(Problem details)
Among the lines below, copy each one in which "TRIANGLE" appears.

[Stored data entries]
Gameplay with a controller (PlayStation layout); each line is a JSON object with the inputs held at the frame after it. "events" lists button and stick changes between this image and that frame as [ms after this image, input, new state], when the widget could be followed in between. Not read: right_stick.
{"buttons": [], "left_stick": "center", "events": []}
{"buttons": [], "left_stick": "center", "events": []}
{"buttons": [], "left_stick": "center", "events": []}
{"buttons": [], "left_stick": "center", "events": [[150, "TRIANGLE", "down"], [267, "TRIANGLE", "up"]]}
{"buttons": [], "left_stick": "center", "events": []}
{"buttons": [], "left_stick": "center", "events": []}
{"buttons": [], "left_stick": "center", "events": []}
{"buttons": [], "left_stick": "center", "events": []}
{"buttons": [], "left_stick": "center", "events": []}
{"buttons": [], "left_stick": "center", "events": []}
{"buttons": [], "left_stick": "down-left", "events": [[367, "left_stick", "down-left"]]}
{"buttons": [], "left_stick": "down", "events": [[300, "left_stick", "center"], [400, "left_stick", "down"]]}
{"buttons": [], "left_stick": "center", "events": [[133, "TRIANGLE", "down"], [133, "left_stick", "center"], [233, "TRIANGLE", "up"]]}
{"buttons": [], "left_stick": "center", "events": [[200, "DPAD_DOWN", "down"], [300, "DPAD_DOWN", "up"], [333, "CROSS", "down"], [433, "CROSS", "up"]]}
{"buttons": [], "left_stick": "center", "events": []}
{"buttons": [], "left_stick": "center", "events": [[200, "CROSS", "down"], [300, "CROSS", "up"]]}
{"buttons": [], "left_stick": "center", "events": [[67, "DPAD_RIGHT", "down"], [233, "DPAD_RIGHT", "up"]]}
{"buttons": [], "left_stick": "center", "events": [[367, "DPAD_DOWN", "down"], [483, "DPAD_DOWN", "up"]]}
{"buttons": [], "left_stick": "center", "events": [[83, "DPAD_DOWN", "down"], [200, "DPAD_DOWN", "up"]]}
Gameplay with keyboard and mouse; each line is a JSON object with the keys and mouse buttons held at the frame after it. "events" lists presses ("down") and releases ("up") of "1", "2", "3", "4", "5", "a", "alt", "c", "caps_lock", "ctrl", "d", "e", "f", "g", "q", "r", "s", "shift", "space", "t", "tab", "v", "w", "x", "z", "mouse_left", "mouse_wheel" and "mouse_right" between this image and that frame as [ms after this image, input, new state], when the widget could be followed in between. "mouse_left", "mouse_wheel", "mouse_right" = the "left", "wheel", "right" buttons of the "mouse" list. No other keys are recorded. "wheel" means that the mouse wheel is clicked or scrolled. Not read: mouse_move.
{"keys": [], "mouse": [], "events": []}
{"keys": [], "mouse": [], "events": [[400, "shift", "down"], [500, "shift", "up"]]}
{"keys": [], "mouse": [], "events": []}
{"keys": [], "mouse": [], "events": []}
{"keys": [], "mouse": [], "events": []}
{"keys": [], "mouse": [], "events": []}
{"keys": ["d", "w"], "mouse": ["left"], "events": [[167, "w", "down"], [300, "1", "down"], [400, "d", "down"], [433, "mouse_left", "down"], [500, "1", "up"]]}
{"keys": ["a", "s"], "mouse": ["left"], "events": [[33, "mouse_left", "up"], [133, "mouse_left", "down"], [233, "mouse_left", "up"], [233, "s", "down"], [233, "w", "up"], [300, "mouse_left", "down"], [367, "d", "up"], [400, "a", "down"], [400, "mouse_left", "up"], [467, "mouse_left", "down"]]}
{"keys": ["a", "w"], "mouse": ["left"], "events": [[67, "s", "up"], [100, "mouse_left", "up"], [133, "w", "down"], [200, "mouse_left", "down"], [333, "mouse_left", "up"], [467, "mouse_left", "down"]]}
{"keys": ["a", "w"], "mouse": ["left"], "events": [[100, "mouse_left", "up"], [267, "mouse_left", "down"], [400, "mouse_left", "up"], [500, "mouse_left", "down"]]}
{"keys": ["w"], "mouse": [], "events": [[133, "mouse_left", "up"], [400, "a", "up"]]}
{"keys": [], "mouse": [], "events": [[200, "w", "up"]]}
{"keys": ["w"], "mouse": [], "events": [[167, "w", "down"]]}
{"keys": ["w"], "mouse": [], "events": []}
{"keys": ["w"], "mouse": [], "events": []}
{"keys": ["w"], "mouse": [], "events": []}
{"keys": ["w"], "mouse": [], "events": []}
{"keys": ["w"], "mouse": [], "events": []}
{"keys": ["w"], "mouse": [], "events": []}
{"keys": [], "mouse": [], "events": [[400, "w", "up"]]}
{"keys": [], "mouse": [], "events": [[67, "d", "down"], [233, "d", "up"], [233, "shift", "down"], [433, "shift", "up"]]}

(Exercise answer)
{"buttons": [], "left_stick": "center", "events": [[150, "TRIANGLE", "down"], [267, "TRIANGLE", "up"]]}
{"buttons": [], "left_stick": "center", "events": [[133, "TRIANGLE", "down"], [133, "left_stick", "center"], [233, "TRIANGLE", "up"]]}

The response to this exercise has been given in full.